▶ _TEXT EXCERPT_:
=== Section Start ===

I am surprised that DragonCon hasn’t been forced by Atlanta’s city fathers to go to the Convention Center. I hear that Dragoncon pushes the safe capacity of the four hotels.
Reading the constitution, I don’t seem to find the word “commitment” anywhere.
Anticipation could have been almost lost in its convention center, heck the dealers room and art show were shockingly small, and IF i make it to Australia (doubt it), I hate to see what a 1500~2000 person con will look like in a con center.
Maybe we do need to downsize a bit, just so we can grow again?
If a worldcon was to have all of the programming in one hotel, and the dealers room/art show/big events in another, would I still go??
Sure.
WIll people complain?
Sure.
But I’m tending to think some very near future worldcon WILL need to do this.
Tom K:
You are right, there’s nothing in the constitution about facilities. But if you were to try bidding for a site where the programming was spread all about town you’d very quickly find out how seriously the regular site selection voters take the need to not have to walk far.
Or you could look at all the complaints about Montreal because the main con hotel, where all the evening parties took place, was a whole 10 minutes away from the convention center.
Of course with the right collection of hotels, conveniently situated, it might be possible. And very soon now we’ll probably be back in Chicago, which can do it. But one of the advantages that Dragon*Con has is that because it never moves few people will ever say “we should go somewhere else next year.”
Tom S:
D*C couldn’t have gone to the convention center this year because there was a pilots’ convention there that weekend. And if it ever did move to the convention center, that’s a big chunk of budget they can’t use to pay appearance fees for headline-making media stars. (Given how far D*C has diversified at this point, it might not mean a huge drop in attendance; it would be interesting to see what happened if they ever decided to make the transition.)

=== Section End ===

▶ _DATA SUPPLIED_:

=== Section Start ===

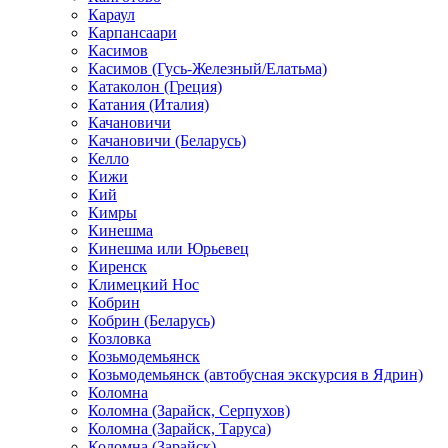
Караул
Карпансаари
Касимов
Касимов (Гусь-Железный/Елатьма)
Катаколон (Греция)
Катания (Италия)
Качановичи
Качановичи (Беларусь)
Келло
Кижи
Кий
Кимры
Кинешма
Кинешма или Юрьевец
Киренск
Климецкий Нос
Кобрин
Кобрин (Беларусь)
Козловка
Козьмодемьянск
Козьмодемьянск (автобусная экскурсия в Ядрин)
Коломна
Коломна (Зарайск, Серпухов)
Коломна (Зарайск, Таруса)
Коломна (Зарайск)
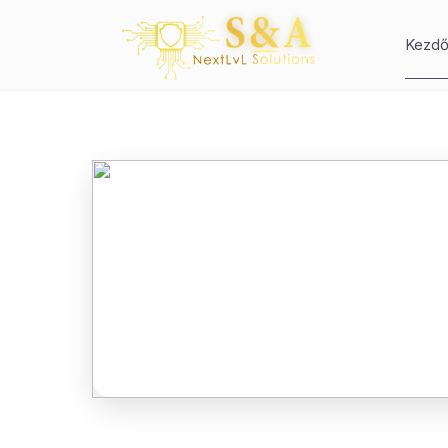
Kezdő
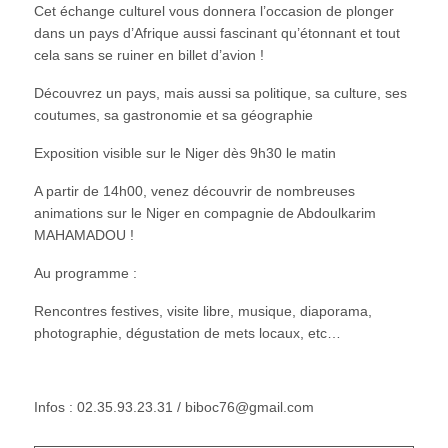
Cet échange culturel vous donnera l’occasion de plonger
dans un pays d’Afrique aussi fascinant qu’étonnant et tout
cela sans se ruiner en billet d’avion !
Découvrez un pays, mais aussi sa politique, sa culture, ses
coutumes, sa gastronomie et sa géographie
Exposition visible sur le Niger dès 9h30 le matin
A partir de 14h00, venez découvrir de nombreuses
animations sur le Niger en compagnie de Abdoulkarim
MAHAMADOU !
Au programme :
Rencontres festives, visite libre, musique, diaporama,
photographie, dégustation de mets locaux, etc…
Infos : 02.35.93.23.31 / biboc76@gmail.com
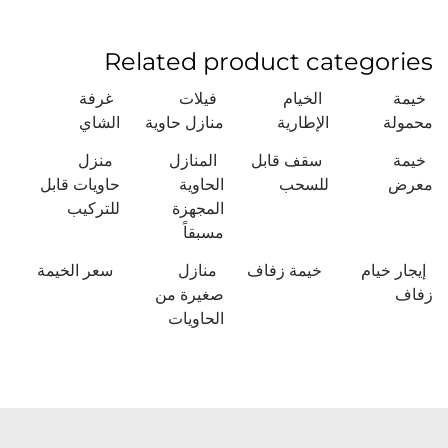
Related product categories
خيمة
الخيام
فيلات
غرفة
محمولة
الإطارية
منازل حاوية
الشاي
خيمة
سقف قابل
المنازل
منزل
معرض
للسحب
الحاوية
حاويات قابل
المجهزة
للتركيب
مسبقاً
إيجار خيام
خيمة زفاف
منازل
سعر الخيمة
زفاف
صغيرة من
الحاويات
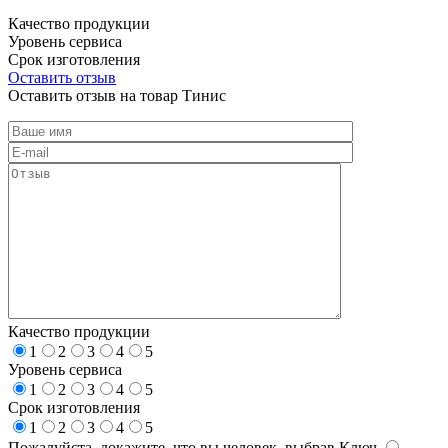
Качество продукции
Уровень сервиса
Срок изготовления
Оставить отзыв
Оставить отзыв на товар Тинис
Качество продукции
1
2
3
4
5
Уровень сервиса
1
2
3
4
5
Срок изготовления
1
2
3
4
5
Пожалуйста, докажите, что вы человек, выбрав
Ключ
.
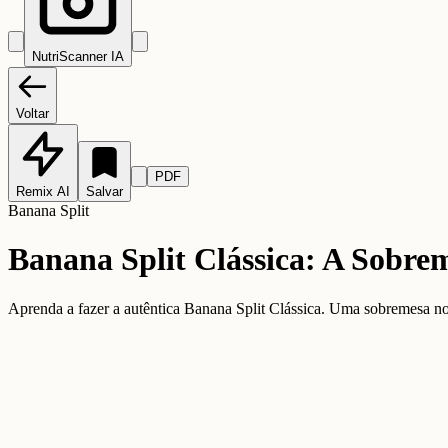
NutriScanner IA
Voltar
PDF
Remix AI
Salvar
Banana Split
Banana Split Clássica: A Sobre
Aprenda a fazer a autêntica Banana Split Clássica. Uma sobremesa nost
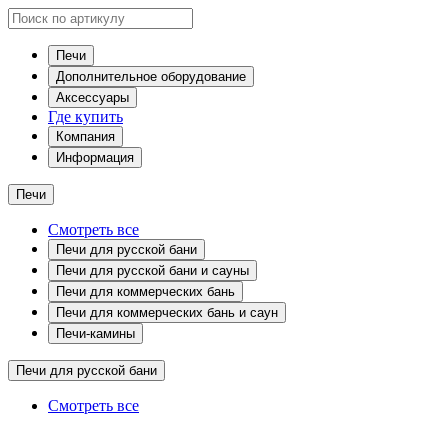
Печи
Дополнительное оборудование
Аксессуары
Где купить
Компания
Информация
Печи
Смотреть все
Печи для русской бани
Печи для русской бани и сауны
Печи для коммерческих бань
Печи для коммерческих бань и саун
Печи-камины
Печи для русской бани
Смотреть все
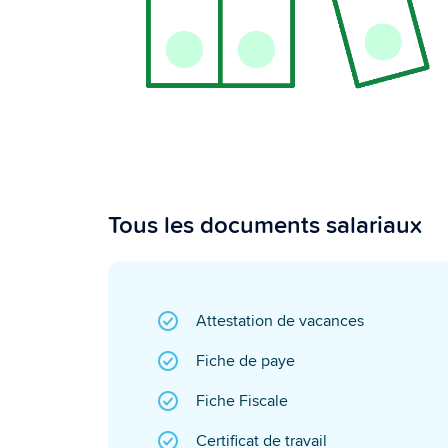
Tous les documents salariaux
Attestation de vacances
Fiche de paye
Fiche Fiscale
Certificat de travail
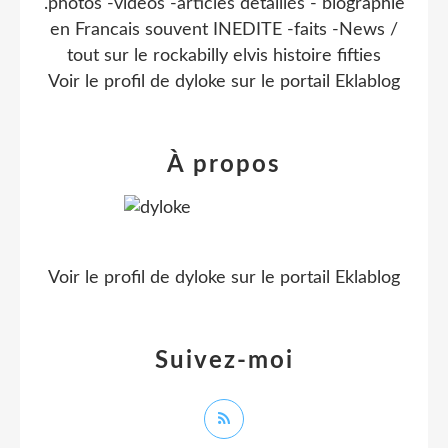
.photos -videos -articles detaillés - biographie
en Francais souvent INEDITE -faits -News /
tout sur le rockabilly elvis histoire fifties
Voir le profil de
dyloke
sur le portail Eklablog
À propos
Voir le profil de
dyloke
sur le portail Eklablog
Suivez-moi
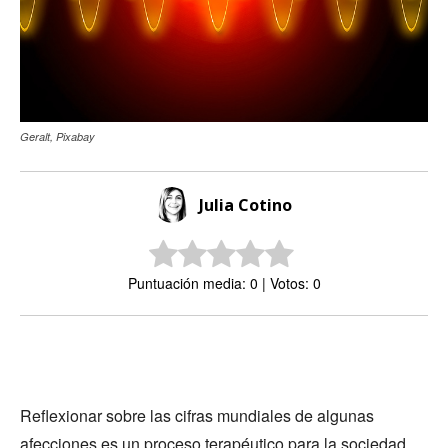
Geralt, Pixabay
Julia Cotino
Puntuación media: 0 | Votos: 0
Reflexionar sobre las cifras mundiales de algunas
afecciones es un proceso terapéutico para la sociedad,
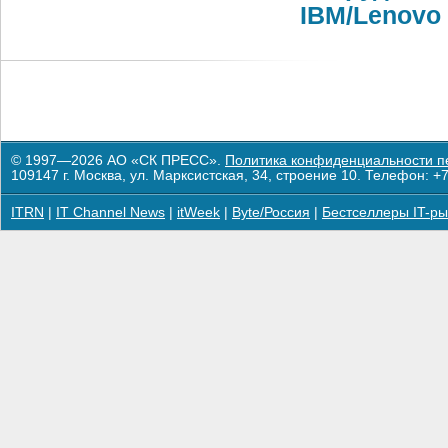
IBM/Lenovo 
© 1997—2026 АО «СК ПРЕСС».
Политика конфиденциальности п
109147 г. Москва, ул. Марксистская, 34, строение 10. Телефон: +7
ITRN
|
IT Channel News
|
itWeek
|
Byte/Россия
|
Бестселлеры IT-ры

=== Section End ===
=== Section Start ===

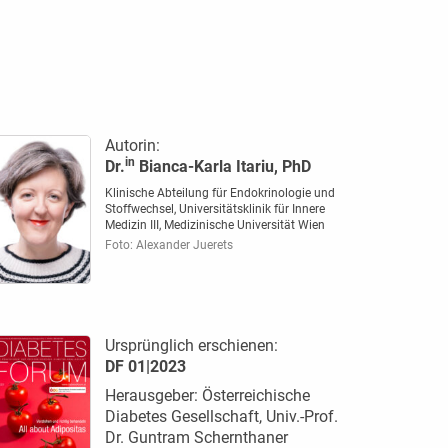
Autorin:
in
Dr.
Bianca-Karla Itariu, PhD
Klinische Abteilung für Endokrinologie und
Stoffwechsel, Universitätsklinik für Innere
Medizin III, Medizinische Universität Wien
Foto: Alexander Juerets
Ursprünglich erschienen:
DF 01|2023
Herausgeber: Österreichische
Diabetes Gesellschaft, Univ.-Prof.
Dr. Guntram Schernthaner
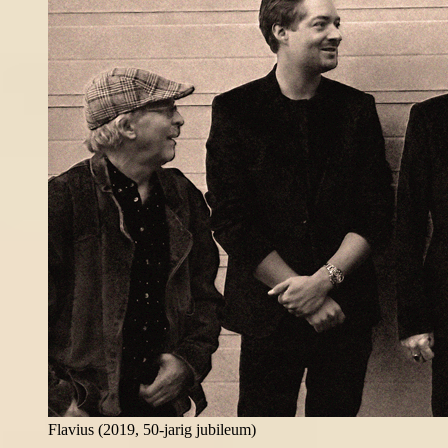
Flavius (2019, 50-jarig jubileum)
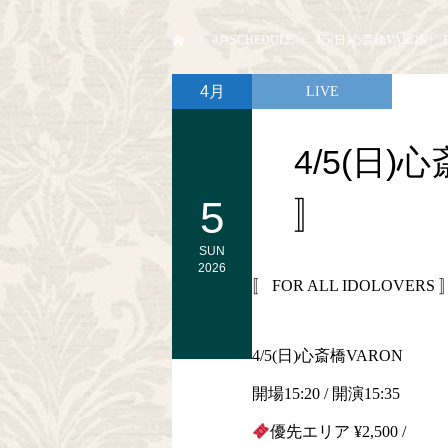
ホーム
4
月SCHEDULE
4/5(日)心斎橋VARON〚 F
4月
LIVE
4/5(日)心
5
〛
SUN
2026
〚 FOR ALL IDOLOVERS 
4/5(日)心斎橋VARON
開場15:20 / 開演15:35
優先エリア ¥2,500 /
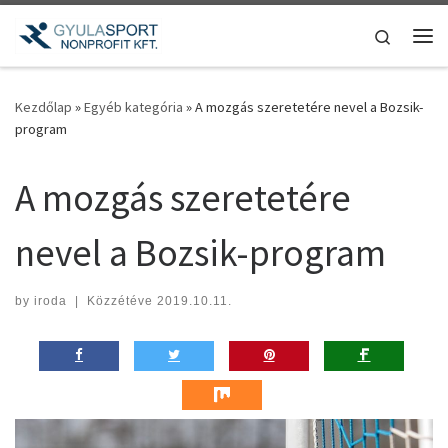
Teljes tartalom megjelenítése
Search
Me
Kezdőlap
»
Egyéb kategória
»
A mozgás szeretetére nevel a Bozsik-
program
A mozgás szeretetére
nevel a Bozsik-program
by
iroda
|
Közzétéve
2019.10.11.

=== Section End ===
=== Section Start ===

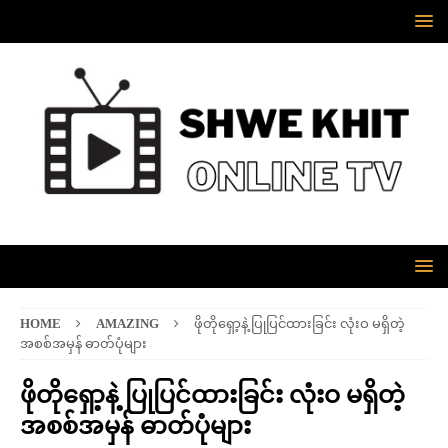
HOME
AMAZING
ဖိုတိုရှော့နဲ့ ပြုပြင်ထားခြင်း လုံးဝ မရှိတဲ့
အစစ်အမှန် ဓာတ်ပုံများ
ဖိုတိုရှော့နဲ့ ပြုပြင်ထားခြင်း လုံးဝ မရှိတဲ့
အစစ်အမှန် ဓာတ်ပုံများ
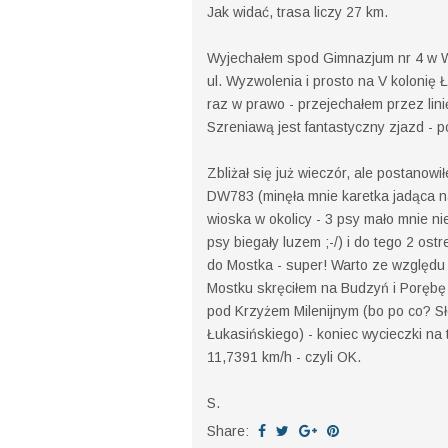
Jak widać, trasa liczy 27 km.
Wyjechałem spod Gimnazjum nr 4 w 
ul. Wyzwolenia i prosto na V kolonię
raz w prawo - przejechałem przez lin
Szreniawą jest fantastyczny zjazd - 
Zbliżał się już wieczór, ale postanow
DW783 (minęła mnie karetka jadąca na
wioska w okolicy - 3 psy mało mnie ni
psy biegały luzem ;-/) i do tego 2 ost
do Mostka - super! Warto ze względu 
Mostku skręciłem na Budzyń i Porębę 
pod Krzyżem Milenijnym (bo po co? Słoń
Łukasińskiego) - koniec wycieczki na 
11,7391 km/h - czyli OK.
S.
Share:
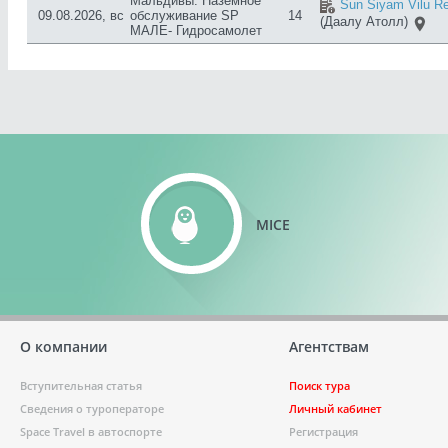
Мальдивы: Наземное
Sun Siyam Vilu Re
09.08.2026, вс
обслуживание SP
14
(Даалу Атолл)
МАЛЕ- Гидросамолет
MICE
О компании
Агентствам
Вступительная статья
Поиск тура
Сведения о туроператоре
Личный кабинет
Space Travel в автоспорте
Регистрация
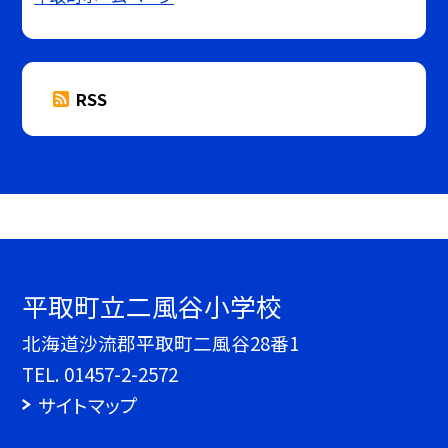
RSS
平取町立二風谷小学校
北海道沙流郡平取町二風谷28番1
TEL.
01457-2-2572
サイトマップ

=== Section End ===

▶ _ASSIGNMENT A_: Reproduce the full discussion about convention venues word for word.
▶ _ASSIGNMENT B_: In the entries, render the lines starting at the one containing "Tous les documents salariaux" and ending at the one containing "afecciones es un" as a JSON list of strings, one string per line. Skip blank lines and leave out the picture markers.

▶ _WRITTEN ANSWER A_:
I am surprised that DragonCon hasn’t been forced by Atlanta’s city fathers to go to the Convention Center. I hear that Dragoncon pushes the safe capacity of the four hotels.
Reading the constitution, I don’t seem to find the word “commitment” anywhere.
Anticipation could have been almost lost in its convention center, heck the dealers room and art show were shockingly small, and IF i make it to Australia (doubt it), I hate to see what a 1500~2000 person con will look like in a con center.
Maybe we do need to downsize a bit, just so we can grow again?
If a worldcon was to have all of the programming in one hotel, and the dealers room/art show/big events in another, would I still go??
Sure.
WIll people complain?
Sure.
But I’m tending to think some very near future worldcon WILL need to do this.
Tom K:
You are right, there’s nothing in the constitution about facilities. But if you were to try bidding for a site where the programming was spread all about town you’d very quickly find out how seriously the regular site selection voters take the need to not have to walk far.
Or you could look at all the complaints about Montreal because the main con hotel, where all the evening parties took place, was a whole 10 minutes away from the convention center.
Of course with the right collection of hotels, conveniently situated, it might be possible. And very soon now we’ll probably be back in Chicago, which can do it. But one of the advantages that Dragon*Con has is that because it never moves few people will ever say “we should go somewhere else next year.”
Tom S:
D*C couldn’t have gone to the convention center this year because there was a pilots’ convention there that weekend. And if it ever did move to the convention center, that’s a big chunk of budget they can’t use to pay appearance fees for headline-making media stars. (Given how far D*C has diversified at this point, it might not mean a huge drop in attendance; it would be interesting to see what happened if they ever decided to make the transition.)

▶ _WRITTEN ANSWER B_:
[
  "Tous les documents salariaux",
  "Attestation de vacances",
  "Fiche de paye",
  "Fiche Fiscale",
  "Certificat de travail",
  ".photos -videos -articles detaillés - biographie",
  "en Francais souvent INEDITE -faits -News /",
  "tout sur le rockabilly elvis histoire fifties",
  "Voir le profil de",
  "dyloke",
  "sur le portail Eklablog",
  "À propos",
  "Voir le profil de",
  "dyloke",
  "sur le portail Eklablog",
  "Suivez-moi",
  "Geralt, Pixabay",
  "Julia Cotino",
  "Puntuación media: 0 | Votos: 0",
  "Reflexionar sobre las cifras mundiales de algunas",
  "afecciones es un proceso terapéutico para la sociedad,"
]